----- Extract
A Day in the Life ScenariosHealthcare PolicyPhysician Office Issues

PROBLEMS WITH HEALTH INSURANCE

On June 15th, the Washington Post carried an article reporting on American health care  consumers’ satisfaction with their health insurance. The pertinent statistic quoted was that nearly 6 in 10 Americans “experienced at least one problem with their health insurance in the past year.” A few of the “problems” were denial of payment, difficulty finding a doctor in your network, or learning a service is not covered when you thought it was.

While 6 in 10 patients (60%) have problems with their health insurance, 10 out of 10, or 100%, of physicians have problems with their patients’ insurers. Every single health insurance payer, whether it be Medicare, Medicaid, Tri-Care, Aetna, Cigna, Anthem Blue Cross Blue Shield, or Poor-Paying Mutual, causes problems for physicians and their billing clerks. The lay public has no idea how difficult it can be to get paid by insurance payers. This is not a new problem. It’s been like this for decades. It’s as if health insurance companies mistrust physicians so much they are trying their darnedest to keep from paying a claim. 

Health care insurers are notoriously slow payers. It can take several weeks to months for payers to decide if your claim is worthy of payment. An extreme example occured in the 1980’s. I delivered the baby of a mother insured by CHAMPUS, now called TriCare. CHAMPUS was the health insurance plan for active military people and their dependents who didn’t have access to a military medical facility. The patient was the dependent wife of a sergeant. For unknown reasons it took CHAMPUS 3 years to pay that claim. I had given up pursuing it, but one day, out of the blue, we received a check. Unbelievable!

The biggest problem physicians have with insurers is denial of payment. There are several reasons why, and all of them due to unreasonable requirements imposed by the companies. One small error on the claim form, an incorrect diagnosis code or procedure code, or codes that don’t match correctly, can land a claim in non-payment purgatory, never to be heard from again. Incorrect claims must be corrected and re-filed and evaluated for payment a second time. We might get lucky and be paid the second time, but we also might not! 

Filing a medical claim is not a simple task, either. It involves choosing the correct diagnosis code and matching it with the appropriate procedure code. If these codes are incorrect, denial of payment is a certainty. Then the physician must correct his mistakes, re-file the claim, and wait again for an answer. Every claim that needs refiling delays payment and affects your financial bottom line.

The normal way to resolve such problems is by calling the insurance company and getting help from a representative, if you can get ahold of one. On one occasion, my receptionist was on hold for an hour waiting to get help. The representative who answered was having a bad day and was rude  and not helpful. Also, different representatives will give conflicting information so you’re never certain you’re submitting a “clean” claim, the term used for a correctly submitted claim form.
----------
----- Data listing
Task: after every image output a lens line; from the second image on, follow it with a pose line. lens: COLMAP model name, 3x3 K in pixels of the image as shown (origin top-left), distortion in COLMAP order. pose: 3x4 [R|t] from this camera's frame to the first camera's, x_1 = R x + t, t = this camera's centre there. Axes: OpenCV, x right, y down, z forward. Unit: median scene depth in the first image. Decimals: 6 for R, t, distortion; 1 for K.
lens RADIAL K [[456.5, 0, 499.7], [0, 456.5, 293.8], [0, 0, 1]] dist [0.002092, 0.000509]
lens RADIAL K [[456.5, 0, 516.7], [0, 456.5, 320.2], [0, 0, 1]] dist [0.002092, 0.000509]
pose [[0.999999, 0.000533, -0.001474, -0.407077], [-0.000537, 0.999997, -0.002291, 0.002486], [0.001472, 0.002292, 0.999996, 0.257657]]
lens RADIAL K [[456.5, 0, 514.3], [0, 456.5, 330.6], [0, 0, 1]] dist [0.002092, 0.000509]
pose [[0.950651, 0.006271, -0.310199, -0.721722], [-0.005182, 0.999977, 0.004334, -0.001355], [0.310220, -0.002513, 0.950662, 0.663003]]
----------
- _Directions_: Reproduce the passage of the health insurance article above word for word, starting at the words "On June 15th, the" and stopping after "thought it was.".

- _Solution for this exercise_:
On June 15th, the Washington Post carried an article reporting on American health care  consumers’ satisfaction with their health insurance. The pertinent statistic quoted was that nearly 6 in 10 Americans “experienced at least one problem with their health insurance in the past year.” A few of the “problems” were denial of payment, difficulty finding a doctor in your network, or learning a service is not covered when you thought it was.